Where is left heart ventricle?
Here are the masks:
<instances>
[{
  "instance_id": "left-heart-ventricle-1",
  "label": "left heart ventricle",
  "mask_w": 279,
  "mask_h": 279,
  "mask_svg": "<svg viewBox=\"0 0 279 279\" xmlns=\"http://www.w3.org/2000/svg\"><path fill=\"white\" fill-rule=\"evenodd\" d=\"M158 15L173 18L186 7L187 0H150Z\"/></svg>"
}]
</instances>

•••••

OBJECTIVE: Write out the records again, replacing "masks" with "outlines" and leaving everything else unchanged.

ANSWER IN FULL:
Where is left heart ventricle?
Here are the outlines:
<instances>
[{
  "instance_id": "left-heart-ventricle-1",
  "label": "left heart ventricle",
  "mask_w": 279,
  "mask_h": 279,
  "mask_svg": "<svg viewBox=\"0 0 279 279\" xmlns=\"http://www.w3.org/2000/svg\"><path fill=\"white\" fill-rule=\"evenodd\" d=\"M158 15L173 18L186 7L187 0H150Z\"/></svg>"
}]
</instances>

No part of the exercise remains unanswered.